What the exercise asks -
Where does the word "input" show up in the data? Please find each such line and copy it.

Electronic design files
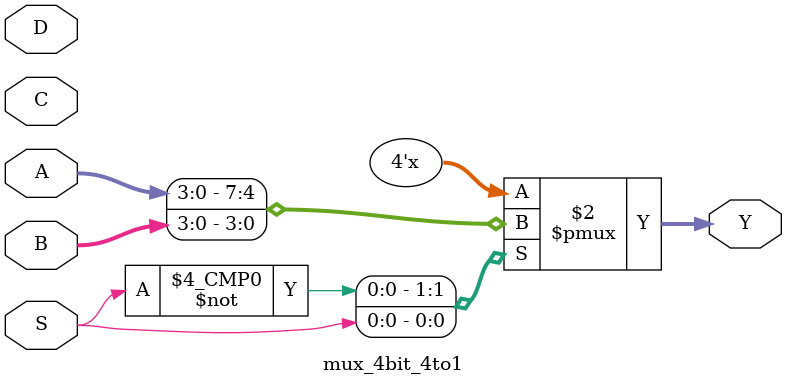
<source format=v>
`timescale 1ns / 1ps


module mux_4bit_4to1(Y, A, B, C, D, S);

    output reg[3:0] Y;          //1-bit output    
    input wire[3:0] A, B, C, D;       //4-bit inputs    
    input wire S;               //1-bit input
    
    always @ (A or B or C or D or S)
        case(S)     //Selection based on S
            2'b00: Y = A;
            2'b01: Y = B;
            2'b10: Y = C;
            2'b11: Y = D;
        endcase

endmodule

</source>
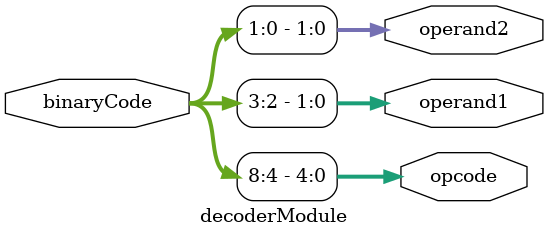
<source format=sv>
module decoderModule(
    input[8:0] binaryCode,
    output[4:0] opcode,
    output[1:0] operand1,
    output[1:0] operand2
);

	assign opcode = binaryCode[8:4];
	assign operand1 = binaryCode[3:2];
	assign operand2 = binaryCode[1:0];

endmodule


</source>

Solution for this problem -
    input wire[3:0] A, B, C, D;       //4-bit inputs    
    input wire S;               //1-bit input
    input[8:0] binaryCode,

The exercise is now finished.